Stored entries:
*** Block opens ***
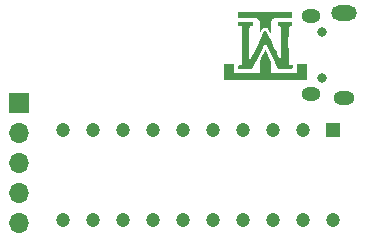
<source format=gbr>
%TF.GenerationSoftware,KiCad,Pcbnew,7.0.9*%
%TF.CreationDate,2024-08-09T11:55:52-06:00*%
%TF.ProjectId,SWAG_BAR_LED_ARM,53574147-5f42-4415-925f-4c45445f4152,rev?*%
%TF.SameCoordinates,Original*%
%TF.FileFunction,Soldermask,Bot*%
%TF.FilePolarity,Negative*%
%FSLAX46Y46*%
G04 Gerber Fmt 4.6, Leading zero omitted, Abs format (unit mm)*
G04 Created by KiCad (PCBNEW 7.0.9) date 2024-08-09 11:55:52*
%MOMM*%
%LPD*%
G01*
G04 APERTURE LIST*
%ADD10O,0.800000X0.800000*%
%ADD11O,1.800000X1.150000*%
%ADD12O,1.600000X1.200000*%
%ADD13O,2.200000X1.300000*%
%ADD14R,1.700000X1.700000*%
%ADD15O,1.700000X1.700000*%
%ADD16R,1.200000X1.200000*%
%ADD17C,1.200000*%
G04 APERTURE END LIST*
%TO.C,*%
G36*
X101603484Y-90590333D02*
G01*
X100819584Y-90595096D01*
X100035685Y-90599859D01*
X99963549Y-90641157D01*
X99894516Y-90696021D01*
X99847415Y-90757290D01*
X99803418Y-90832126D01*
X99795123Y-91387906D01*
X99786828Y-91943687D01*
X99685100Y-91752896D01*
X99641924Y-91671512D01*
X99599995Y-91591768D01*
X99564163Y-91522927D01*
X99539654Y-91475006D01*
X99495936Y-91387906D01*
X99133906Y-91387906D01*
X98987539Y-91671976D01*
X98841171Y-91956046D01*
X98824581Y-90832126D01*
X98779192Y-90754914D01*
X98727367Y-90687744D01*
X98658481Y-90640634D01*
X98654763Y-90638781D01*
X98575724Y-90599859D01*
X97024516Y-90590321D01*
X97024516Y-90093850D01*
X101603484Y-90093850D01*
X101603484Y-90590333D01*
G37*
G36*
X99319732Y-93271847D02*
G01*
X99341570Y-93310198D01*
X99373889Y-93371926D01*
X99414983Y-93453654D01*
X99463146Y-93552003D01*
X99516673Y-93663595D01*
X99558709Y-93752661D01*
X99795123Y-94256947D01*
X99795123Y-95253484D01*
X101985064Y-95253484D01*
X101985064Y-94490323D01*
X102797997Y-94490323D01*
X102797997Y-95834150D01*
X95830002Y-95834150D01*
X95830002Y-94490323D01*
X96642935Y-94490323D01*
X96642935Y-95253484D01*
X98832876Y-95253484D01*
X98832876Y-94261818D01*
X99065371Y-93766972D01*
X99121575Y-93647761D01*
X99173621Y-93538163D01*
X99219759Y-93441798D01*
X99258241Y-93362288D01*
X99287319Y-93303255D01*
X99305244Y-93268318D01*
X99310080Y-93260251D01*
X99319732Y-93271847D01*
G37*
G36*
X98252210Y-91217780D02*
G01*
X98168022Y-91225869D01*
X98080360Y-91246321D01*
X98017011Y-91288913D01*
X97976942Y-91354371D01*
X97974228Y-91362045D01*
X97970393Y-91380593D01*
X97967072Y-91412944D01*
X97964245Y-91460881D01*
X97961893Y-91526188D01*
X97959995Y-91610650D01*
X97958531Y-91716051D01*
X97957482Y-91844175D01*
X97956827Y-91996806D01*
X97956547Y-92175728D01*
X97956622Y-92382727D01*
X97957032Y-92619585D01*
X97957637Y-92848709D01*
X97961877Y-94273157D01*
X98591867Y-92988603D01*
X99221856Y-91704048D01*
X99291777Y-91693563D01*
X99339622Y-91688396D01*
X99374393Y-91688198D01*
X99380512Y-91689350D01*
X99390588Y-91704873D01*
X99414112Y-91747967D01*
X99449955Y-91816396D01*
X99496988Y-91907923D01*
X99554081Y-92020314D01*
X99620106Y-92151331D01*
X99693932Y-92298738D01*
X99774432Y-92460300D01*
X99860476Y-92633779D01*
X99950934Y-92816941D01*
X99991249Y-92898814D01*
X100084249Y-93087847D01*
X100173863Y-93269983D01*
X100258888Y-93442777D01*
X100338121Y-93603786D01*
X100410358Y-93750563D01*
X100474396Y-93880666D01*
X100529032Y-93991648D01*
X100573063Y-94081065D01*
X100605285Y-94146473D01*
X100624496Y-94185427D01*
X100627980Y-94192475D01*
X100672789Y-94282942D01*
X100669456Y-92812275D01*
X100668865Y-92557862D01*
X100668285Y-92334544D01*
X100667665Y-92140233D01*
X100666956Y-91972843D01*
X100666106Y-91830288D01*
X100665064Y-91710481D01*
X100663782Y-91611335D01*
X100662207Y-91530764D01*
X100660289Y-91466681D01*
X100657979Y-91417000D01*
X100655224Y-91379634D01*
X100651976Y-91352496D01*
X100648182Y-91333500D01*
X100643794Y-91320560D01*
X100638759Y-91311588D01*
X100633029Y-91304498D01*
X100632942Y-91304400D01*
X100572320Y-91258018D01*
X100494450Y-91228965D01*
X100434389Y-91222002D01*
X100375789Y-91222002D01*
X100375789Y-90906783D01*
X101603484Y-90906783D01*
X101603484Y-91222002D01*
X101532974Y-91222366D01*
X101447636Y-91233860D01*
X101373177Y-91264637D01*
X101317640Y-91310502D01*
X101295597Y-91346177D01*
X101291014Y-91373697D01*
X101286944Y-91431163D01*
X101283379Y-91515705D01*
X101280309Y-91624450D01*
X101277728Y-91754527D01*
X101275625Y-91903064D01*
X101273994Y-92067191D01*
X101272824Y-92244035D01*
X101272107Y-92430725D01*
X101271836Y-92624389D01*
X101272001Y-92822157D01*
X101272595Y-93021155D01*
X101273608Y-93218514D01*
X101275031Y-93411361D01*
X101276858Y-93596825D01*
X101279078Y-93772034D01*
X101281684Y-93934117D01*
X101284666Y-94080202D01*
X101288018Y-94207418D01*
X101291729Y-94312893D01*
X101295791Y-94393757D01*
X101300197Y-94447136D01*
X101304855Y-94470042D01*
X101346446Y-94509834D01*
X101411649Y-94545426D01*
X101490898Y-94572281D01*
X101541866Y-94582408D01*
X101621267Y-94593812D01*
X101616523Y-94745301D01*
X101611779Y-94896789D01*
X100407844Y-94896789D01*
X99866825Y-93772785D01*
X99779823Y-93592336D01*
X99696858Y-93420847D01*
X99619065Y-93260631D01*
X99547580Y-93113997D01*
X99483539Y-92983257D01*
X99428077Y-92870722D01*
X99382329Y-92778704D01*
X99347431Y-92709513D01*
X99324519Y-92665460D01*
X99314728Y-92648856D01*
X99314562Y-92648781D01*
X99305747Y-92663361D01*
X99283742Y-92705559D01*
X99249683Y-92773063D01*
X99204704Y-92863561D01*
X99149939Y-92974742D01*
X99086523Y-93104295D01*
X99015591Y-93249906D01*
X98938278Y-93409265D01*
X98855718Y-93580059D01*
X98769045Y-93759977D01*
X98762886Y-93772785D01*
X98222453Y-94896789D01*
X97016220Y-94896789D01*
X97011481Y-94745664D01*
X97006742Y-94594538D01*
X97083494Y-94584018D01*
X97149988Y-94569774D01*
X97217538Y-94547821D01*
X97230447Y-94542445D01*
X97251463Y-94533759D01*
X97270008Y-94526093D01*
X97286236Y-94517436D01*
X97300301Y-94505777D01*
X97312357Y-94489105D01*
X97322558Y-94465411D01*
X97331058Y-94432682D01*
X97338011Y-94388909D01*
X97343570Y-94332081D01*
X97347891Y-94260188D01*
X97351126Y-94171218D01*
X97353431Y-94063161D01*
X97354958Y-93934006D01*
X97355862Y-93781742D01*
X97356296Y-93604360D01*
X97356416Y-93399848D01*
X97356374Y-93166196D01*
X97356325Y-92901392D01*
X97356325Y-92898746D01*
X97356365Y-92633570D01*
X97356388Y-92399565D01*
X97356247Y-92194719D01*
X97355796Y-92017024D01*
X97354889Y-91864468D01*
X97353379Y-91735041D01*
X97351120Y-91626733D01*
X97347966Y-91537534D01*
X97343770Y-91465432D01*
X97338386Y-91408419D01*
X97331668Y-91364484D01*
X97323469Y-91331616D01*
X97313643Y-91307805D01*
X97302043Y-91291040D01*
X97288524Y-91279313D01*
X97272938Y-91270611D01*
X97255141Y-91262925D01*
X97236669Y-91255015D01*
X97175299Y-91234417D01*
X97110579Y-91223093D01*
X97095025Y-91222366D01*
X97024516Y-91222002D01*
X97024516Y-90906783D01*
X98252210Y-90906783D01*
X98252210Y-91217780D01*
G37*
%TD*%
D10*
%TO.C,J3*%
X104079000Y-95676000D03*
X104079000Y-91776000D03*
D11*
X105979000Y-97326000D03*
D12*
X103179000Y-97026000D03*
X103179000Y-90426000D03*
D13*
X105979000Y-90126000D03*
%TD*%
D14*
%TO.C,J1*%
X78435200Y-97790000D03*
D15*
X78435200Y-100330000D03*
X78435200Y-102870000D03*
X78435200Y-105410000D03*
X78435200Y-107950000D03*
%TD*%
D16*
%TO.C,BAR1*%
X105048500Y-100056500D03*
D17*
X102508500Y-100056500D03*
X99968500Y-100056500D03*
X97428500Y-100056500D03*
X94888500Y-100056500D03*
X92348500Y-100056500D03*
X89808500Y-100056500D03*
X87268500Y-100056500D03*
X84728500Y-100056500D03*
X82188500Y-100056500D03*
X82188500Y-107676500D03*
X84728500Y-107676500D03*
X87268500Y-107676500D03*
X89808500Y-107676500D03*
X92348500Y-107676500D03*
X94888500Y-107676500D03*
X97428500Y-107676500D03*
X99968500Y-107676500D03*
X102508500Y-107676500D03*
X105048500Y-107676500D03*
%TD*%
M02*

</source>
*** Block closes ***
◆ **THE TASK**
Could you reproduce exactly the lines of the entries above, from the one with "X97974228Y-91362045D01*" through the one with "X101603484Y-90906783D01*", and nothing else?

◆ **EXPECTED ANSWER**
X97974228Y-91362045D01*
X97970393Y-91380593D01*
X97967072Y-91412944D01*
X97964245Y-91460881D01*
X97961893Y-91526188D01*
X97959995Y-91610650D01*
X97958531Y-91716051D01*
X97957482Y-91844175D01*
X97956827Y-91996806D01*
X97956547Y-92175728D01*
X97956622Y-92382727D01*
X97957032Y-92619585D01*
X97957637Y-92848709D01*
X97961877Y-94273157D01*
X98591867Y-92988603D01*
X99221856Y-91704048D01*
X99291777Y-91693563D01*
X99339622Y-91688396D01*
X99374393Y-91688198D01*
X99380512Y-91689350D01*
X99390588Y-91704873D01*
X99414112Y-91747967D01*
X99449955Y-91816396D01*
X99496988Y-91907923D01*
X99554081Y-92020314D01*
X99620106Y-92151331D01*
X99693932Y-92298738D01*
X99774432Y-92460300D01*
X99860476Y-92633779D01*
X99950934Y-92816941D01*
X99991249Y-92898814D01*
X100084249Y-93087847D01*
X100173863Y-93269983D01*
X100258888Y-93442777D01*
X100338121Y-93603786D01*
X100410358Y-93750563D01*
X100474396Y-93880666D01*
X100529032Y-93991648D01*
X100573063Y-94081065D01*
X100605285Y-94146473D01*
X100624496Y-94185427D01*
X100627980Y-94192475D01*
X100672789Y-94282942D01*
X100669456Y-92812275D01*
X100668865Y-92557862D01*
X100668285Y-92334544D01*
X100667665Y-92140233D01*
X100666956Y-91972843D01*
X100666106Y-91830288D01*
X100665064Y-91710481D01*
X100663782Y-91611335D01*
X100662207Y-91530764D01*
X100660289Y-91466681D01*
X100657979Y-91417000D01*
X100655224Y-91379634D01*
X100651976Y-91352496D01*
X100648182Y-91333500D01*
X100643794Y-91320560D01*
X100638759Y-91311588D01*
X100633029Y-91304498D01*
X100632942Y-91304400D01*
X100572320Y-91258018D01*
X100494450Y-91228965D01*
X100434389Y-91222002D01*
X100375789Y-91222002D01*
X100375789Y-90906783D01*
X101603484Y-90906783D01*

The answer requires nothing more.